Even in the case of Abramovic, whose performances through the body directly, it is the persona of the performer, not the actual person, that we finally encounter in the public sphere. Such is the same with Coffey. However close the face in her paintings may or may not be to her actual self, one would not want to confuse these representations with her person. The images are solutions to the problem of representation. They are a way to approach or reveal something the artist wishes to communicate through fabrication; they are not the thing itself.

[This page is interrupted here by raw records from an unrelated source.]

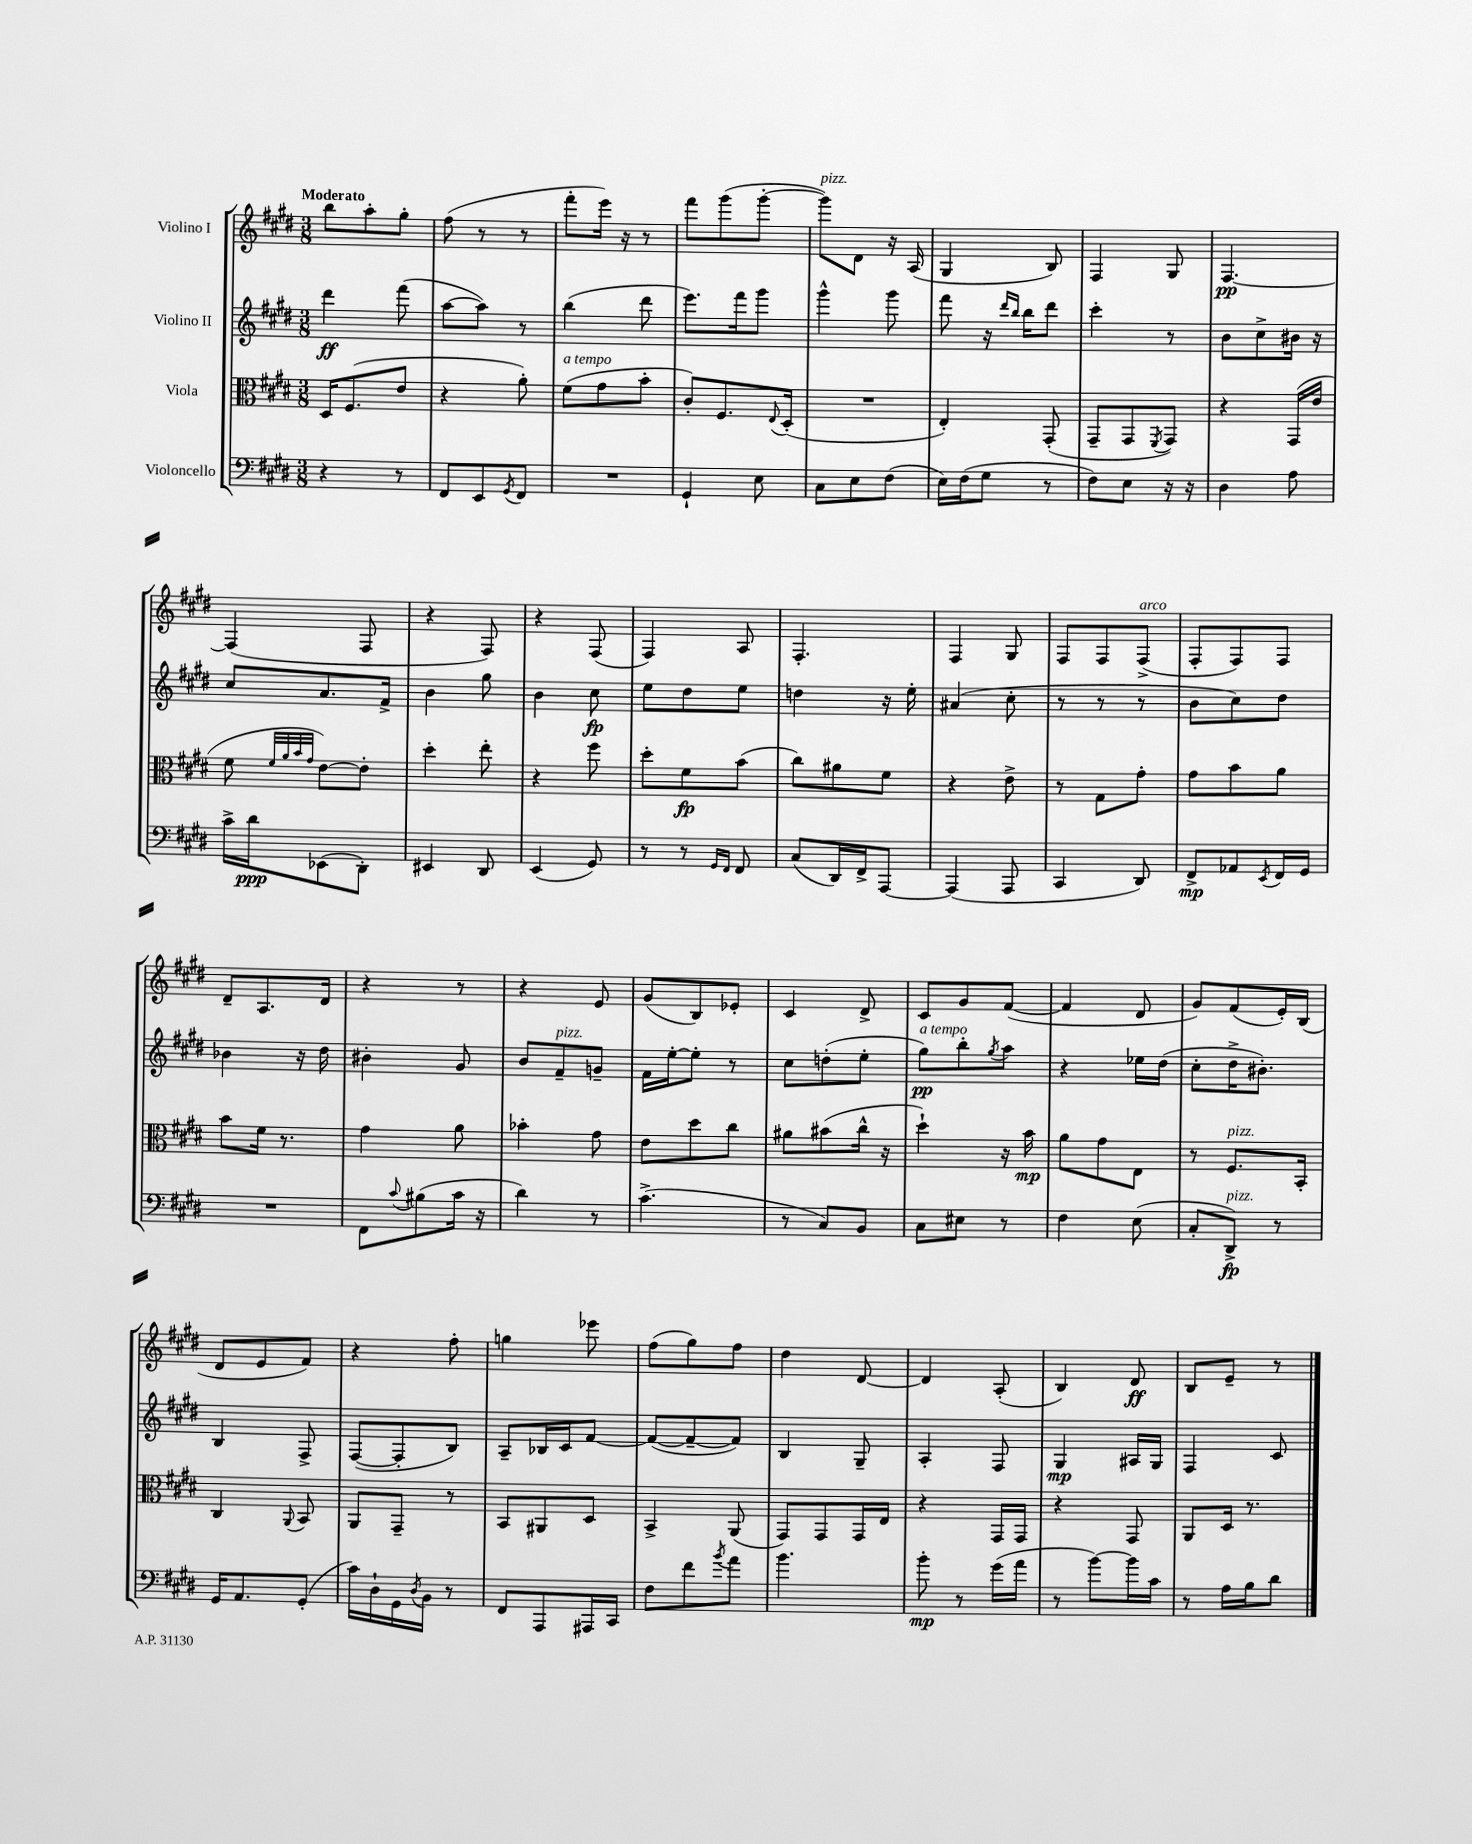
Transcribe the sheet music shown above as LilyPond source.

<<
\new StaffGroup <<
\new Staff = "s0" \with { instrumentName = "Violino I" } {
    \clef treble \key e \major \numericTimeSignature \time 3/8 \tempo "Moderato"
    b''8 a''8-. gis''8-. |
    fis''8( r8 r8 |
    fis'''8-. e'''16) r16 r8 |
    fis'''8 gis'''8( gis'''8~-. |
    gis'''8^\markup { \italic "pizz." }) dis'8 r16 a16( |
    gis4 b8) |
    fis4 gis8 |
    fis4.~\pp |
    fis4( fis8 |
    r4 fis8) |
    r4 fis8( |
    fis4) a8 |
    fis4.-. |
    fis4 gis8 |
    fis8 fis8 fis8->^\markup { \italic "arco" }( |
    fis8-. fis8) fis8 |
    dis'8-- a8. dis'16 |
    r4 r8 |
    r4 e'8 |
    gis'8( b8) ees'8-. |
    cis'4 dis'8-> |
    cis'8 gis'8 fis'8~( |
    fis'4 dis'8 |
    gis'8) fis'8( e'16-.) b16( |
    dis'8 e'8 fis'8) |
    r4 fis''8-. |
    g''4 ees'''8 |
    fis''8( gis''8) fis''8 |
    dis''4 dis'8~ |
    dis'4 a8-.( |
    b4) dis'8\ff |
    b8 e'8-- r8 \bar "|." |
}
\new Staff = "s1" \with { instrumentName = "Violino II" } {
    \clef treble \key e \major \numericTimeSignature \time 3/8
    dis'''4\ff fis'''8( |
    a''8~ a''8) r8 |
    b''4( dis'''8 |
    e'''8.) fis'''16 gis'''8 |
    gis'''4-^ gis'''8 |
    fis'''8 r16 \grace { dis'''16 b''16 } b''16 dis'''8 |
    cis'''4-. r8 |
    b'8 cis''8-> bis'16 r16 |
    cis''8 a'8. fis'16-> |
    b'4 gis''8 |
    b'4 cis''8\fp |
    e''8 dis''8 e''8 |
    d''4 r16 e''16-. |
    ais'4( cis''8-. |
    r8 r8 r8 |
    b'8 cis''8) dis''8 |
    bes'4 r16 dis''16 |
    bis'4-. gis'8 |
    b'8 fis'8--^\markup { \italic "pizz." } g'8-- |
    fis'16 e''16~-. e''8-. r8 |
    cis''8 d''8-.( e''8-. |
    gis''8\pp^\markup { \italic "a tempo" }) b''8-. \acciaccatura { gis''8 } a''8 |
    r4 ees''16 dis''16( |
    cis''8-. dis''16-> bis'8.-.) |
    b4 fis8-> |
    fis8~( fis8-. b8) |
    a8-- bes16 cis'16 fis'8~ |
    fis'8~( fis'8~-- fis'8) |
    b4 gis8-- |
    a4-. fis8 |
    gis4\mp ais16 gis16 |
    fis4 cis'8 \bar "|." |
}
\new Staff = "s2" \with { instrumentName = "Viola" } {
    \clef alto \key e \major \numericTimeSignature \time 3/8
    dis16 fis8.( e'8 |
    r4 a'8-.) |
    fis'8^\markup { \italic "a tempo" }( gis'8 b'8-. |
    cis'8-.) fis8. \appoggiatura { e8 } dis16-.( |
    R4. |
    e4-.) gis,8-.( |
    gis,8-- gis,8 \acciaccatura { fis,8 } gis,8) |
    r4 gis,16( e'16 |
    fis'8 \grace { fis'32 a'32 b'32 gis'32 } e'8~) e'8-. |
    dis''4-. e''8-. |
    r4 fis''8 |
    dis''8-. fis'8\fp b'8( |
    cis''8) ais'8 fis'8 |
    r4 e'8-> |
    r8 gis8 gis'8-. |
    gis'8 b'8 a'8 |
    b'8 fis'16 r8. |
    gis'4 a'8 |
    bes'4-. gis'8 |
    e'8 dis''8 cis''8 |
    ais'8 bis'8( cis''16-^ r16 |
    dis''4-!) r16 b'16\mp |
    a'8 gis'8 e8 |
    r8 fis8.^\markup { \italic "pizz." } b,16-. |
    cis4 \appoggiatura { a,8 } b,8 |
    a,8 gis,8-- r8 |
    b,8 ais,8 dis8 |
    b,4-> a,8( |
    gis,8) gis,8 gis,16 e16 |
    r4 gis,16 gis,16 |
    r4 gis,8 |
    a,8 dis16 r8. \bar "|." |
}
\new Staff = "s3" \with { instrumentName = "Violoncello" } {
    \clef bass \key e \major \numericTimeSignature \time 3/8
    r4 r8 |
    fis,8 e,8 \acciaccatura { gis,8 } fis,8 |
    R4. |
    gis,4-! e8 |
    cis8 e8 fis8( |
    e16) fis16( gis8 r8 |
    fis8) e8 r16 r16 |
    dis4 a8 |
    cis'16-> dis'16\ppp ees,8( dis,8-.) |
    eis,4 dis,8 |
    e,4( gis,8) |
    r8 r8 \grace { gis,16 fis,16 } fis,8 |
    cis8( dis,16) fis,16-> a,,8~ |
    a,,4( a,,8 |
    cis,4 dis,8) |
    fis,8->\mp aes,8 \acciaccatura { e,8 } fis,16 gis,16 |
    R4. |
    fis,8 \appoggiatura { cis'8 } bis8( cis'16 r16 |
    dis'4) r8 |
    cis'4.->( |
    r8 cis8) b,8 |
    cis8 eis8 r8 |
    fis4 e8( |
    cis8-. dis,8->\fp^\markup { \italic "pizz." }) r8 |
    gis,16 a,8. gis,8-.( |
    cis'16) dis16-! gis,16 \acciaccatura { dis8 } b,16 r8 |
    fis,8 a,,8 ais,,16 cis,16 |
    fis8 fis'8 \acciaccatura { b'8 } a'8 |
    b'4. |
    b'8-.\mp r8 gis'16( a'16 |
    r8 b'8~) b'16 cis'16 |
    r8 a16 b16 dis'8 \bar "|." |
}
>>
>>
\layout { \context { \Score \remove "Bar_number_engraver" } }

On the other hand, Gandhi was a man in the world, not a work of art. In his case it is his life, person, persona, image, the representation of the image, his private body transformed into a public body—all of it—that is the object of scrutiny. It is the embodiment of ideas, a totality filled with contradictions but also made known and visible to us as an evolving project. Living his life’s lessons as what he called “experiments in truth,” reiterating over and again in gesture, “My life is my message,” he attempted to perfect the self—not as an end in itself or an end in himself but as a means to an end. And one might say of Gandhi’s body—as Pablo Picasso said of Guernica—that it too was an “instrument of war” whose goal was always “nothing less than world peace.” The liberation of India was only the beginning of his struggle. And to this day the peace movement in India and Pakistan conjures the name of Gandhi and returns to his teachings to bolster its struggle against those who would incite nationalism and nuclear aggression and equate masculinity with such unholy power.
The journey to understand why Gandhi’s life ended in the garden of Birla House prompts me to ask: How can one learn from Gandhi’s pursuit, from what he considered the “truth” of each situation? And how can one define such pursuit in a post-postmodern age that even argues the possibility of truth? Gandhi asked himself such historically bound questions continuously, and at least one eternal one that the Greeks also recognized as essential to philosophical thought: how should one live?
Can we imagine, as Gandhi tried to do, one person at peace, and then, by extension, can we conceive of a community at peace, a nation at peace, a world at peace? When did the desire for such attempted imaginings drop out of our collective hope for the future, or our intellectual, theoretical investigations, only to be re-placed by an acceptance, however unconscious, of endless or inevitable war—a cancer without a cure that can only be managed?
As representations of human desire for peace, the focus on such images as Gandhi’s body and the work of Abramovic and Coffey may seem neoutopian and even naïve. And yet they provide locations wherein an iconography essential for resistant collective consciousness focused on the conditions for a just and humane society can be imagined.